In einer in Nature Communications veröffentlichten Arbeit haben Forscher des Paul-Drude-Instituts in Berlin und des Instituto Balseiro in Bariloche, Argentinien, gezeigt, dass die Vermischung von begrenzten Quantenflüssigkeiten aus Licht und GHz-Schall zur Entstehung eines schwer fassbaren Phonoriton-Quasiteilchens führt, das zum Teil ein Lichtquant (Photon), ein Schallquant (Phonon) und ein Halbleiter-Exziton ist. Diese Entdeckung eröffnet einen neuartigen Weg zur kohärenten Umwandlung von Informationen zwischen optischen und Mikrowellenbereichen, was potenzielle Vorteile für die Bereiche Photonik, Optomechanik und optische Kommunikationstechnologien mit sich bringt.
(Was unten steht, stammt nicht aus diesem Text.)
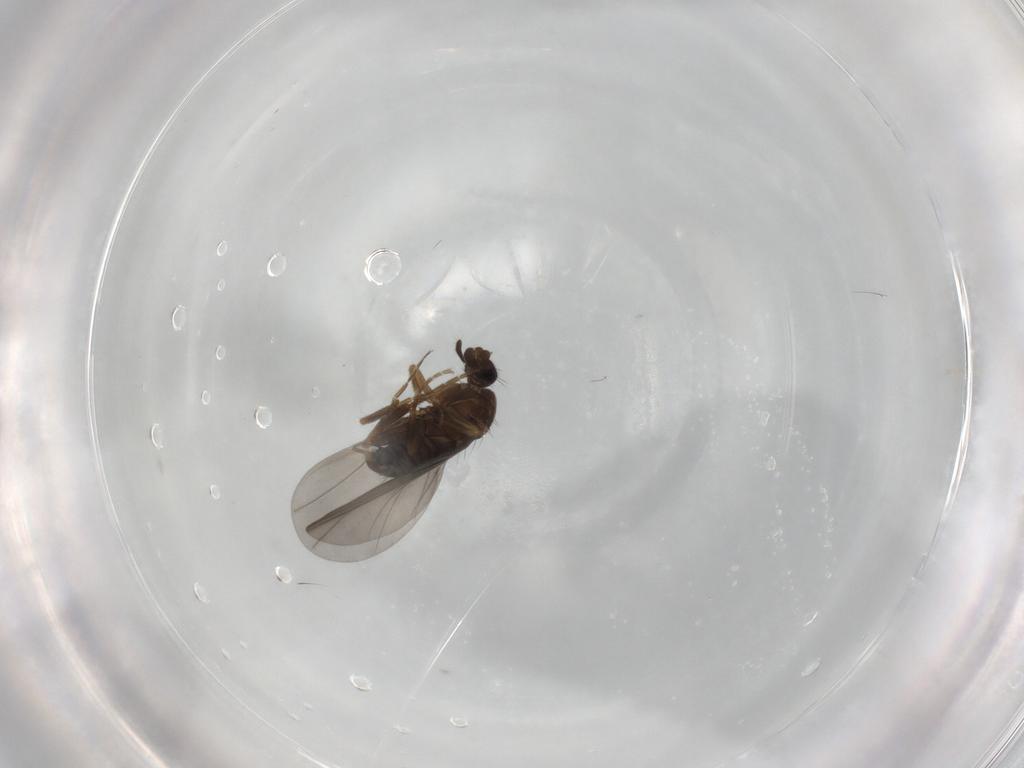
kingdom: Animalia
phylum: Arthropoda
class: Insecta
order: Diptera
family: Phoridae
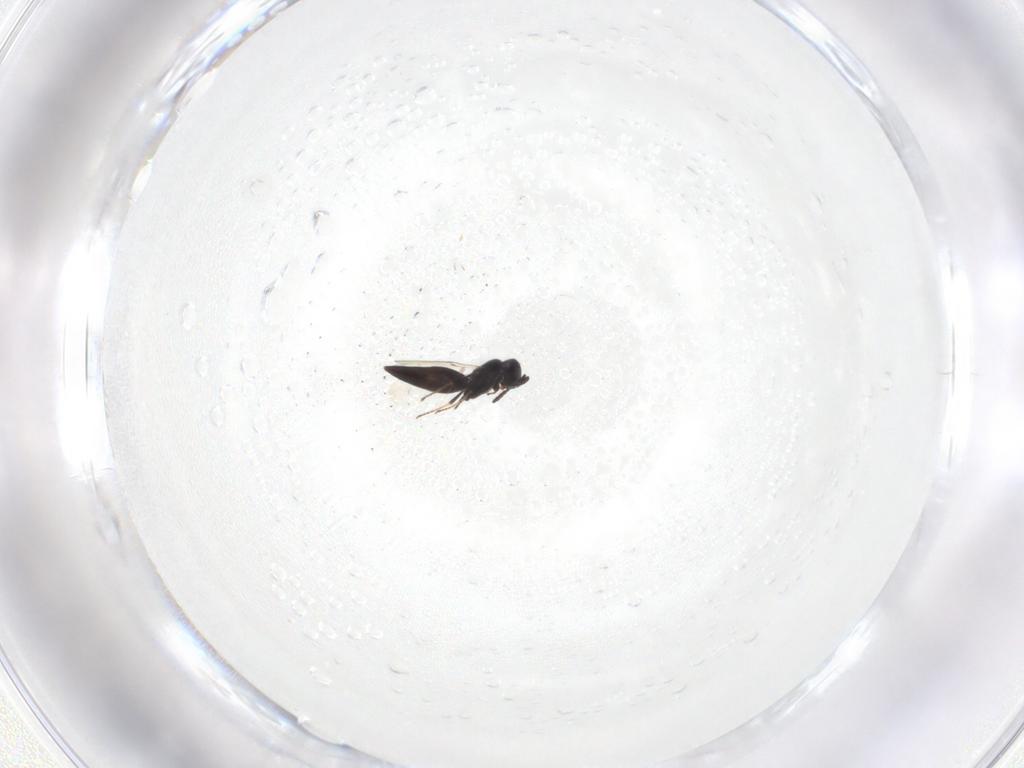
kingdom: Animalia
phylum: Arthropoda
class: Insecta
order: Hymenoptera
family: Scelionidae
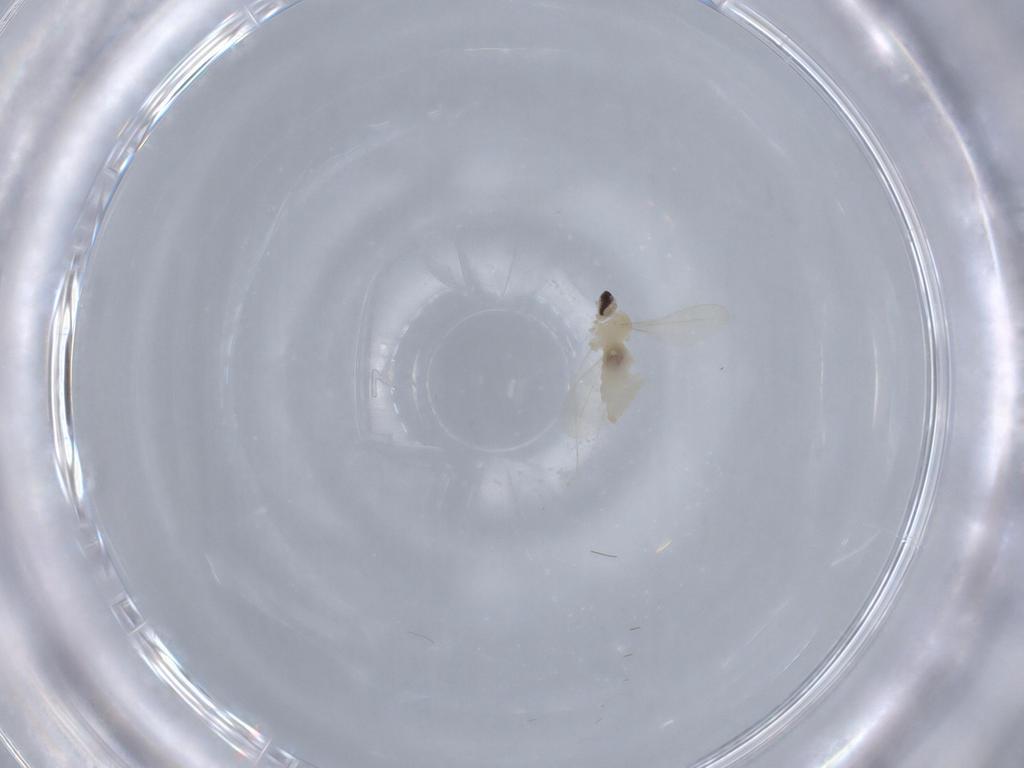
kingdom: Animalia
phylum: Arthropoda
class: Insecta
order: Diptera
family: Cecidomyiidae
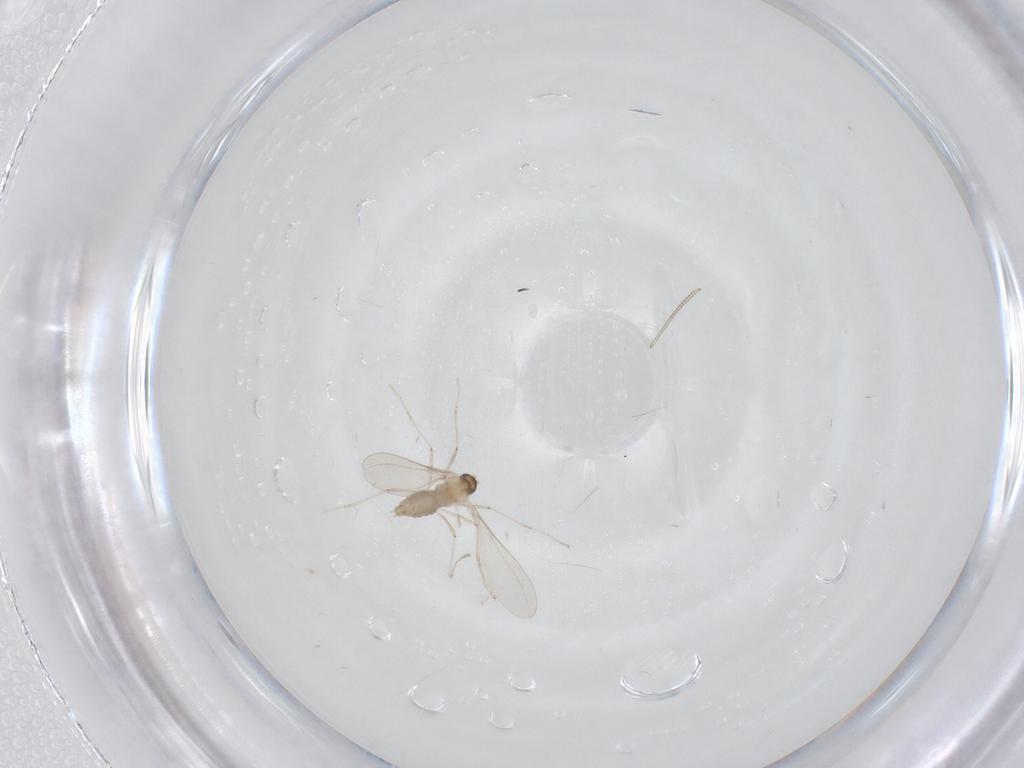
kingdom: Animalia
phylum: Arthropoda
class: Insecta
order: Diptera
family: Cecidomyiidae
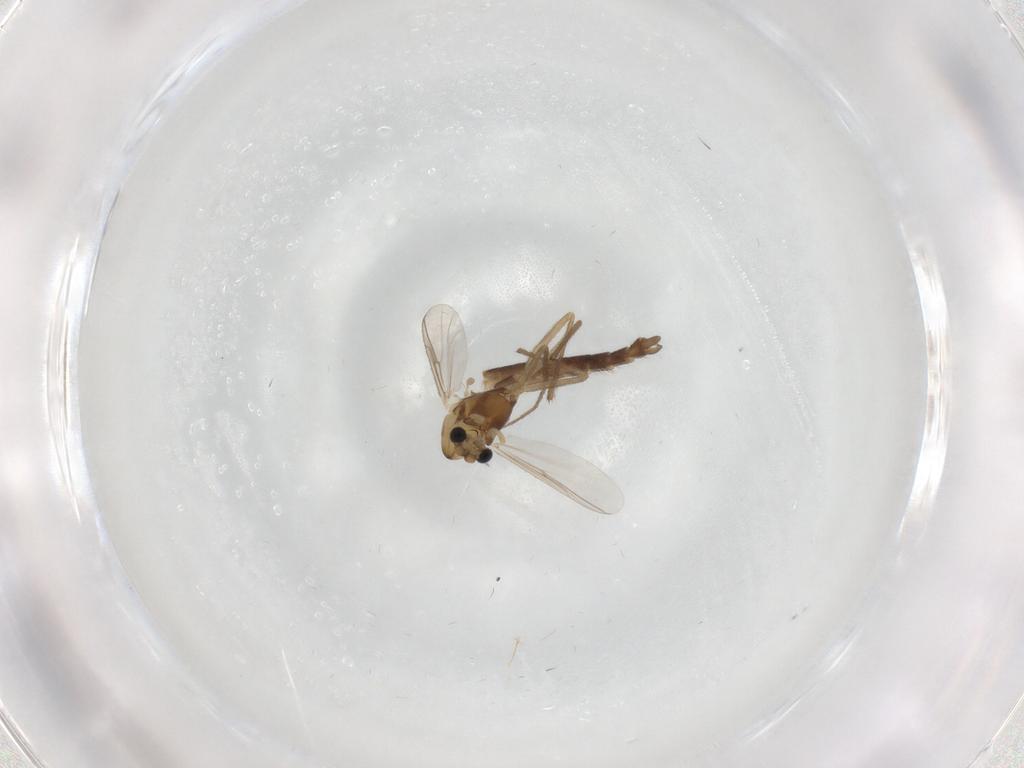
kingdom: Animalia
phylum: Arthropoda
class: Insecta
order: Diptera
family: Chironomidae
Die Arbeit des Forscherteams ist von einem alltäglichen Phänomen inspiriert: Die Energieübertragung zwischen zwei gekoppelten Oszillatoren, wie z. B. zwei durch eine Feder verbundene Pendel. Unter bestimmten Kopplungsbedingungen, die als starker Kopplungszustand (SC) bezeichnet werden, schwingt die Energie kontinuierlich zwischen den beiden Pendeln, die nicht mehr unabhängig sind, da ihre Frequenzen und Abklingraten nicht denen der ungekoppelten Pendel entsprechen. Bei den Oszillatoren kann es sich auch um photonische oder elektronische Quantenzustände handeln: Der SC-Zustand ist in diesem Fall von grundlegender Bedeutung für die Kontrolle und den Austausch von Quantenzuständen.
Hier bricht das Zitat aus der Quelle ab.